Stored data entries
◇ ◇ ◇ ◇
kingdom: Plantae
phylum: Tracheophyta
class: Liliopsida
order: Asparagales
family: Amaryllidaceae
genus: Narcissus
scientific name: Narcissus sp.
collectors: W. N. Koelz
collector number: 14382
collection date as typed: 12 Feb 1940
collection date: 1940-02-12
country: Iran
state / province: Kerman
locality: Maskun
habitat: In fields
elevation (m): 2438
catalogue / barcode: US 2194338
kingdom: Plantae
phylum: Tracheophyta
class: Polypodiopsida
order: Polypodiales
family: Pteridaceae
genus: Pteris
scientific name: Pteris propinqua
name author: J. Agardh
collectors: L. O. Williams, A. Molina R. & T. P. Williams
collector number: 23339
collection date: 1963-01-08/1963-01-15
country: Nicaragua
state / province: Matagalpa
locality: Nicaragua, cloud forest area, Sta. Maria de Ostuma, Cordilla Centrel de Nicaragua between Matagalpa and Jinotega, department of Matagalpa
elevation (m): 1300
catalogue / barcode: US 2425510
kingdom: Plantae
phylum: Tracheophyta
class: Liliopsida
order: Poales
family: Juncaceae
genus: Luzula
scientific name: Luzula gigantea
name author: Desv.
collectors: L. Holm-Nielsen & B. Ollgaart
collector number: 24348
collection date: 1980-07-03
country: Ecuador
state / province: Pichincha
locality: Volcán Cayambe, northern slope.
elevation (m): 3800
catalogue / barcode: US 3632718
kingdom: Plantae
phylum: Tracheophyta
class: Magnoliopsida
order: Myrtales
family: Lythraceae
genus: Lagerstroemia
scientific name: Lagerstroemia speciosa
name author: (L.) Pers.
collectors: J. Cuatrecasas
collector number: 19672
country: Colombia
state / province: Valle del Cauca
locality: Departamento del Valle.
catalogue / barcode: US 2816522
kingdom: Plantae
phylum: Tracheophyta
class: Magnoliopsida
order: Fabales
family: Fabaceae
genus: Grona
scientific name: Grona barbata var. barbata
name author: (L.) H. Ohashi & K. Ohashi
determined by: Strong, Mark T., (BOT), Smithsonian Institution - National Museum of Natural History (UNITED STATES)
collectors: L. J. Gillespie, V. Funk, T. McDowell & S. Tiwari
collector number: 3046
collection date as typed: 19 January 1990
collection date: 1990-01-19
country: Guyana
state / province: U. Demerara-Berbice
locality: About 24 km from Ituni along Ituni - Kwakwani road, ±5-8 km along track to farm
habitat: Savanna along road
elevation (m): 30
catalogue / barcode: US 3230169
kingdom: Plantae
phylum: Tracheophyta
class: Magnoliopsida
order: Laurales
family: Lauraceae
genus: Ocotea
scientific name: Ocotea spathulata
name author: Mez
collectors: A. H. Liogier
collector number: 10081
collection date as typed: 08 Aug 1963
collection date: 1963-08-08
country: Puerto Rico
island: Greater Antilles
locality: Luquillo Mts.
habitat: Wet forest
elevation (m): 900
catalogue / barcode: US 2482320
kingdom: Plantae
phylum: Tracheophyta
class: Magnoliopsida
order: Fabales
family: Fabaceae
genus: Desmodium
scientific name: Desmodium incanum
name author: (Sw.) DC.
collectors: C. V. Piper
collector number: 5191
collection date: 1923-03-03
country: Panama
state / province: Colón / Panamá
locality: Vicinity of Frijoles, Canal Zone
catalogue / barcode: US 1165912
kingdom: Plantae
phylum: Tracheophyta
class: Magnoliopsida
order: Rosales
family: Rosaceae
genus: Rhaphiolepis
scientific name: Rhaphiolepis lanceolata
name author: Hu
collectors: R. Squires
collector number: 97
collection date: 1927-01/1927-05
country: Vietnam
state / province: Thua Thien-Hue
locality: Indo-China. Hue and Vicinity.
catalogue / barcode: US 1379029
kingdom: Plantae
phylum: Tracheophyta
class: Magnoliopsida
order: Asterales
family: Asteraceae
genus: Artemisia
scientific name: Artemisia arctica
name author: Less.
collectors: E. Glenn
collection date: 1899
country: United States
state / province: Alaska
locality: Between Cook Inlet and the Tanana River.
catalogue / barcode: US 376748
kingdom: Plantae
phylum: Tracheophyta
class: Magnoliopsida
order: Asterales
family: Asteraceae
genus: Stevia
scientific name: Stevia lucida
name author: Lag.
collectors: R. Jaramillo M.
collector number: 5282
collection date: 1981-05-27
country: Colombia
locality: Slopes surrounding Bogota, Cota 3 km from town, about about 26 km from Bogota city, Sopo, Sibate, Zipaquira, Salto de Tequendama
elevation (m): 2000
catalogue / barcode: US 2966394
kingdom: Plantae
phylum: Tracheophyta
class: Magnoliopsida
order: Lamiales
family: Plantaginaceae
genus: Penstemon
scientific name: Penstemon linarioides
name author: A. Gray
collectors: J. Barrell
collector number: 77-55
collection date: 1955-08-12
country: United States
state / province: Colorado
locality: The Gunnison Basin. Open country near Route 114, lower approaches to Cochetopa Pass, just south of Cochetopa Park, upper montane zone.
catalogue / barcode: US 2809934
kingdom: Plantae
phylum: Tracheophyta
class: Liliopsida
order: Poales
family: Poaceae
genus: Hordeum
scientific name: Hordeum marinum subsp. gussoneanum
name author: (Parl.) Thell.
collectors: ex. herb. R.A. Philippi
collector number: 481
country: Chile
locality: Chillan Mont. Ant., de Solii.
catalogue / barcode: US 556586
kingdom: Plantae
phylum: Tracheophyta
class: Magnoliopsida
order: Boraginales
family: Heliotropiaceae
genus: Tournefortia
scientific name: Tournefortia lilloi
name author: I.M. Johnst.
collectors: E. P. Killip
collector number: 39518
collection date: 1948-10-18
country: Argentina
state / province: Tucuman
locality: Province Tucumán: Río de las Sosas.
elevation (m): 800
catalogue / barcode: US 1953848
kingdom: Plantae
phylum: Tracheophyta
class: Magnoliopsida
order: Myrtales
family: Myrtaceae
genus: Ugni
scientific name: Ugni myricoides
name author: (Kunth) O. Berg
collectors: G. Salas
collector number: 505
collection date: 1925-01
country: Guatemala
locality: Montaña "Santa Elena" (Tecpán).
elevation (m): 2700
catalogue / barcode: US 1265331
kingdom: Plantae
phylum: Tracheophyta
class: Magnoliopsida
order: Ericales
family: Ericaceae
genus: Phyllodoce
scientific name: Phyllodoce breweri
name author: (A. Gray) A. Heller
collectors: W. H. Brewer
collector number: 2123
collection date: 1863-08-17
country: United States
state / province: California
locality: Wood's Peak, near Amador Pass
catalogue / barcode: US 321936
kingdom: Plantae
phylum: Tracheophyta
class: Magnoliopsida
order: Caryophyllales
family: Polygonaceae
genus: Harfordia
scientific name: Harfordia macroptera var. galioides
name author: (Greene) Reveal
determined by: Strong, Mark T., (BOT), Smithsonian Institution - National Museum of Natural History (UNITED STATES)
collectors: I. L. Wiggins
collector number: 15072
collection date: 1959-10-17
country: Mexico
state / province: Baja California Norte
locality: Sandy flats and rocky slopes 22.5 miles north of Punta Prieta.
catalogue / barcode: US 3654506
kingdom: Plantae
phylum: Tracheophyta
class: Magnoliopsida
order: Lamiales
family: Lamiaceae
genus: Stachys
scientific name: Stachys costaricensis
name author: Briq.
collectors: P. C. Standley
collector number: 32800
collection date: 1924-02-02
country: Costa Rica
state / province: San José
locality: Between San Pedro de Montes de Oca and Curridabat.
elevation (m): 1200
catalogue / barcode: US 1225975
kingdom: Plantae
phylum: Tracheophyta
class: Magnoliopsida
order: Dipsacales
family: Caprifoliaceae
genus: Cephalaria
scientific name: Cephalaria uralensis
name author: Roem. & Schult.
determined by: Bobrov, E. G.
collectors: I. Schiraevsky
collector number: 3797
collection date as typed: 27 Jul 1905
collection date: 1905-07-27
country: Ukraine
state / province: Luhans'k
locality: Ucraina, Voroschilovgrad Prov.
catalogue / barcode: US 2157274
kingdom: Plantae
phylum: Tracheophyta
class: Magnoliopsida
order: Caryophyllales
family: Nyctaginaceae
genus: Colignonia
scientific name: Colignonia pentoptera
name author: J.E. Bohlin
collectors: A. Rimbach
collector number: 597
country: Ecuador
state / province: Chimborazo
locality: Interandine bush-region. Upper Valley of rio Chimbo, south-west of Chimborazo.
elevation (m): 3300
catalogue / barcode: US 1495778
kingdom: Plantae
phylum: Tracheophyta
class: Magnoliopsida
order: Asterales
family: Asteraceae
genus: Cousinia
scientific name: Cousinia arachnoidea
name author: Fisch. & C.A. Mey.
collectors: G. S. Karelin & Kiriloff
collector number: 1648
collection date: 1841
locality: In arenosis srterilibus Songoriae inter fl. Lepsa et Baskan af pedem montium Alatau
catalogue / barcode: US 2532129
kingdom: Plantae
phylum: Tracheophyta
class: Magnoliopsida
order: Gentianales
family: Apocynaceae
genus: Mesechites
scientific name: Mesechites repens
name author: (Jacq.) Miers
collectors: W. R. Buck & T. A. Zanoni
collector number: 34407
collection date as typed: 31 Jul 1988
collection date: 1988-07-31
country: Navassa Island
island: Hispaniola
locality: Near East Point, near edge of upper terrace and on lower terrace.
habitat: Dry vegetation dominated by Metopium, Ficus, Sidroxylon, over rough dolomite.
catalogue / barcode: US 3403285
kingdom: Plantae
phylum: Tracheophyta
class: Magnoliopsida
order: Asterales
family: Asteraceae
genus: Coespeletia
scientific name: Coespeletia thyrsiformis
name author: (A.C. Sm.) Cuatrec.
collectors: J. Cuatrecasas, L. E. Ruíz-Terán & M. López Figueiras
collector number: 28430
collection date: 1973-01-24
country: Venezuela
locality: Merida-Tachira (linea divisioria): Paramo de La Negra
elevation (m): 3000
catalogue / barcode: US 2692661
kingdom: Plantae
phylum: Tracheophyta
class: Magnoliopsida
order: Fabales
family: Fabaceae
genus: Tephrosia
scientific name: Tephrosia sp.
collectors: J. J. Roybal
◇ ◇ ◇ ◇
Duplicate the lines of the records, starting with the line that contains "class: Polypodiopsida" and going on through the line that contains "elevation (m): 1300".

class: Polypodiopsida
order: Polypodiales
family: Pteridaceae
genus: Pteris
scientific name: Pteris propinqua
name author: J. Agardh
collectors: L. O. Williams, A. Molina R. & T. P. Williams
collector number: 23339
collection date: 1963-01-08/1963-01-15
country: Nicaragua
state / province: Matagalpa
locality: Nicaragua, cloud forest area, Sta. Maria de Ostuma, Cordilla Centrel de Nicaragua between Matagalpa and Jinotega, department of Matagalpa
elevation (m): 1300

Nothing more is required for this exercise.